## Exercise prompt
All of the records should be given again exactly as they appear.

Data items

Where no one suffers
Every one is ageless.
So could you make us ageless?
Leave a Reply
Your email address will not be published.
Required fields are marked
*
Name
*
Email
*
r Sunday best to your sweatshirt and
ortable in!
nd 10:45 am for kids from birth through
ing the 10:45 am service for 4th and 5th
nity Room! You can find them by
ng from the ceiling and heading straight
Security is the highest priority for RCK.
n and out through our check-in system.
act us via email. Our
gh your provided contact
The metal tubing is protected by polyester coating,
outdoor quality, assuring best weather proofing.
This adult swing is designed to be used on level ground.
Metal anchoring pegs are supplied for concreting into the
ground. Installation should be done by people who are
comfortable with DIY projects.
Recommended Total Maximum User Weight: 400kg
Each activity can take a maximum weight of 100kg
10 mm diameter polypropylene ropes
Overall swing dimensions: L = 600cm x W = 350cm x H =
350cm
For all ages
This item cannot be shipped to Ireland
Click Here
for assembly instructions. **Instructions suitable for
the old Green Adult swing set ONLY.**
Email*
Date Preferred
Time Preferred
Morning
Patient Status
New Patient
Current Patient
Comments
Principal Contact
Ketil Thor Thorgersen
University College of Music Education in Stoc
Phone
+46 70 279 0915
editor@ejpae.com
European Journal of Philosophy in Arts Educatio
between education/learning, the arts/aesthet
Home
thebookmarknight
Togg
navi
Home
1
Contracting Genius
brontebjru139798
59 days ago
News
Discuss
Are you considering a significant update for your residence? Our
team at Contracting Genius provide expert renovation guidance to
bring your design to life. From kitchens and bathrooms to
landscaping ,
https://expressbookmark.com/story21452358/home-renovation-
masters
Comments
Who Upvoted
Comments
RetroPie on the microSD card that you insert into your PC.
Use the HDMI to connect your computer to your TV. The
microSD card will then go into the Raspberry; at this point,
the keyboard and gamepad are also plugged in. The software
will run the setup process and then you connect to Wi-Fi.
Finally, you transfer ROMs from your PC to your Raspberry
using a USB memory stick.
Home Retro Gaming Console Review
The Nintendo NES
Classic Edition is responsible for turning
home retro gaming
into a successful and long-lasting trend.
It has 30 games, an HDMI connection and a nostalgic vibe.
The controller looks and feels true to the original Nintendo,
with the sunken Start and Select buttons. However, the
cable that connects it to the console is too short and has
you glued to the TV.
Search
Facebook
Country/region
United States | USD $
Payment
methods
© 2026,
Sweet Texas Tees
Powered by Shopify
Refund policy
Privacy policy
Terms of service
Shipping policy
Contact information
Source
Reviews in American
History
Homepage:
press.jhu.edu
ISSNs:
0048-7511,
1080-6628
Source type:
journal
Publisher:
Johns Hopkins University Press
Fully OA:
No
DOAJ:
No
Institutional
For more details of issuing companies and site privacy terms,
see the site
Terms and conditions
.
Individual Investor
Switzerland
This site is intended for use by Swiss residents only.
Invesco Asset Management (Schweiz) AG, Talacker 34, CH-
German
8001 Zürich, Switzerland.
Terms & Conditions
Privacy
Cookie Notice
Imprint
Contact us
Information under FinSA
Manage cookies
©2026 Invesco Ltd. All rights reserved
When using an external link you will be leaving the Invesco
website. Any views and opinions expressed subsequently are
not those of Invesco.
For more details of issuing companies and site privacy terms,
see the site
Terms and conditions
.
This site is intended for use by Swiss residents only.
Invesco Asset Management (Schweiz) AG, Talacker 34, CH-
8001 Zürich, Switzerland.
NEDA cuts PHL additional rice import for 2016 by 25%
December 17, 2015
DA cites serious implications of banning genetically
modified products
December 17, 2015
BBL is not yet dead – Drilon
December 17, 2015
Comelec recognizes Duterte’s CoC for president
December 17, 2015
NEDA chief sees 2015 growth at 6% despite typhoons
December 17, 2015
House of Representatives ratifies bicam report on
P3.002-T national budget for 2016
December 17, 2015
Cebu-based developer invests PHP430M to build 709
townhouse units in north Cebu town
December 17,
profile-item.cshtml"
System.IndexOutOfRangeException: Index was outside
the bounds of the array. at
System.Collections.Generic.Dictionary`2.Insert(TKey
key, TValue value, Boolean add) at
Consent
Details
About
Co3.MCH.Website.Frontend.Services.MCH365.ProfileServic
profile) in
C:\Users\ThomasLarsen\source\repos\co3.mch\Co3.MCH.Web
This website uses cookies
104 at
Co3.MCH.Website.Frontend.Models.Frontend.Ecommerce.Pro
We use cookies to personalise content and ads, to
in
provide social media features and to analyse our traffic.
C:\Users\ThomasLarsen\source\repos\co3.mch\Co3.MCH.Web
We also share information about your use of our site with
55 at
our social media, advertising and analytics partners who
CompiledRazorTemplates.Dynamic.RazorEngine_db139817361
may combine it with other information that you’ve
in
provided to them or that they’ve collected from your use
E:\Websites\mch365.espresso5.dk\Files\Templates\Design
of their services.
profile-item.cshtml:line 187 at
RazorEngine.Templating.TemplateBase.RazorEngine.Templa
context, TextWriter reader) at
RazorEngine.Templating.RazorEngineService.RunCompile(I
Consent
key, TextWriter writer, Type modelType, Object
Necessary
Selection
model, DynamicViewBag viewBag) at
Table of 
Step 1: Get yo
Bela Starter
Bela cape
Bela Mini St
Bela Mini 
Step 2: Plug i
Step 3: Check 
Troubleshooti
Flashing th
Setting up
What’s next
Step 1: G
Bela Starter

## Answer to this exercise
Where no one suffers
Every one is ageless.
So could you make us ageless?
Leave a Reply
Your email address will not be published.
Required fields are marked
*
Name
*
Email
*
r Sunday best to your sweatshirt and
ortable in!
nd 10:45 am for kids from birth through
ing the 10:45 am service for 4th and 5th
nity Room! You can find them by
ng from the ceiling and heading straight
Security is the highest priority for RCK.
n and out through our check-in system.
act us via email. Our
gh your provided contact
The metal tubing is protected by polyester coating,
outdoor quality, assuring best weather proofing.
This adult swing is designed to be used on level ground.
Metal anchoring pegs are supplied for concreting into the
ground. Installation should be done by people who are
comfortable with DIY projects.
Recommended Total Maximum User Weight: 400kg
Each activity can take a maximum weight of 100kg
10 mm diameter polypropylene ropes
Overall swing dimensions: L = 600cm x W = 350cm x H =
350cm
For all ages
This item cannot be shipped to Ireland
Click Here
for assembly instructions. **Instructions suitable for
the old Green Adult swing set ONLY.**
Email*
Date Preferred
Time Preferred
Morning
Patient Status
New Patient
Current Patient
Comments
Principal Contact
Ketil Thor Thorgersen
University College of Music Education in Stoc
Phone
+46 70 279 0915
editor@ejpae.com
European Journal of Philosophy in Arts Educatio
between education/learning, the arts/aesthet
Home
thebookmarknight
Togg
navi
Home
1
Contracting Genius
brontebjru139798
59 days ago
News
Discuss
Are you considering a significant update for your residence? Our
team at Contracting Genius provide expert renovation guidance to
bring your design to life. From kitchens and bathrooms to
landscaping ,
https://expressbookmark.com/story21452358/home-renovation-
masters
Comments
Who Upvoted
Comments
RetroPie on the microSD card that you insert into your PC.
Use the HDMI to connect your computer to your TV. The
microSD card will then go into the Raspberry; at this point,
the keyboard and gamepad are also plugged in. The software
will run the setup process and then you connect to Wi-Fi.
Finally, you transfer ROMs from your PC to your Raspberry
using a USB memory stick.
Home Retro Gaming Console Review
The Nintendo NES
Classic Edition is responsible for turning
home retro gaming
into a successful and long-lasting trend.
It has 30 games, an HDMI connection and a nostalgic vibe.
The controller looks and feels true to the original Nintendo,
with the sunken Start and Select buttons. However, the
cable that connects it to the console is too short and has
you glued to the TV.
Search
Facebook
Country/region
United States | USD $
Payment
methods
© 2026,
Sweet Texas Tees
Powered by Shopify
Refund policy
Privacy policy
Terms of service
Shipping policy
Contact information
Source
Reviews in American
History
Homepage:
press.jhu.edu
ISSNs:
0048-7511,
1080-6628
Source type:
journal
Publisher:
Johns Hopkins University Press
Fully OA:
No
DOAJ:
No
Institutional
For more details of issuing companies and site privacy terms,
see the site
Terms and conditions
.
Individual Investor
Switzerland
This site is intended for use by Swiss residents only.
Invesco Asset Management (Schweiz) AG, Talacker 34, CH-
German
8001 Zürich, Switzerland.
Terms & Conditions
Privacy
Cookie Notice
Imprint
Contact us
Information under FinSA
Manage cookies
©2026 Invesco Ltd. All rights reserved
When using an external link you will be leaving the Invesco
website. Any views and opinions expressed subsequently are
not those of Invesco.
For more details of issuing companies and site privacy terms,
see the site
Terms and conditions
.
This site is intended for use by Swiss residents only.
Invesco Asset Management (Schweiz) AG, Talacker 34, CH-
8001 Zürich, Switzerland.
NEDA cuts PHL additional rice import for 2016 by 25%
December 17, 2015
DA cites serious implications of banning genetically
modified products
December 17, 2015
BBL is not yet dead – Drilon
December 17, 2015
Comelec recognizes Duterte’s CoC for president
December 17, 2015
NEDA chief sees 2015 growth at 6% despite typhoons
December 17, 2015
House of Representatives ratifies bicam report on
P3.002-T national budget for 2016
December 17, 2015
Cebu-based developer invests PHP430M to build 709
townhouse units in north Cebu town
December 17,
profile-item.cshtml"
System.IndexOutOfRangeException: Index was outside
the bounds of the array. at
System.Collections.Generic.Dictionary`2.Insert(TKey
key, TValue value, Boolean add) at
Consent
Details
About
Co3.MCH.Website.Frontend.Services.MCH365.ProfileServic
profile) in
C:\Users\ThomasLarsen\source\repos\co3.mch\Co3.MCH.Web
This website uses cookies
104 at
Co3.MCH.Website.Frontend.Models.Frontend.Ecommerce.Pro
We use cookies to personalise content and ads, to
in
provide social media features and to analyse our traffic.
C:\Users\ThomasLarsen\source\repos\co3.mch\Co3.MCH.Web
We also share information about your use of our site with
55 at
our social media, advertising and analytics partners who
CompiledRazorTemplates.Dynamic.RazorEngine_db139817361
may combine it with other information that you’ve
in
provided to them or that they’ve collected from your use
E:\Websites\mch365.espresso5.dk\Files\Templates\Design
of their services.
profile-item.cshtml:line 187 at
RazorEngine.Templating.TemplateBase.RazorEngine.Templa
context, TextWriter reader) at
RazorEngine.Templating.RazorEngineService.RunCompile(I
Consent
key, TextWriter writer, Type modelType, Object
Necessary
Selection
model, DynamicViewBag viewBag) at
Table of 
Step 1: Get yo
Bela Starter
Bela cape
Bela Mini St
Bela Mini 
Step 2: Plug i
Step 3: Check 
Troubleshooti
Flashing th
Setting up
What’s next
Step 1: G
Bela Starter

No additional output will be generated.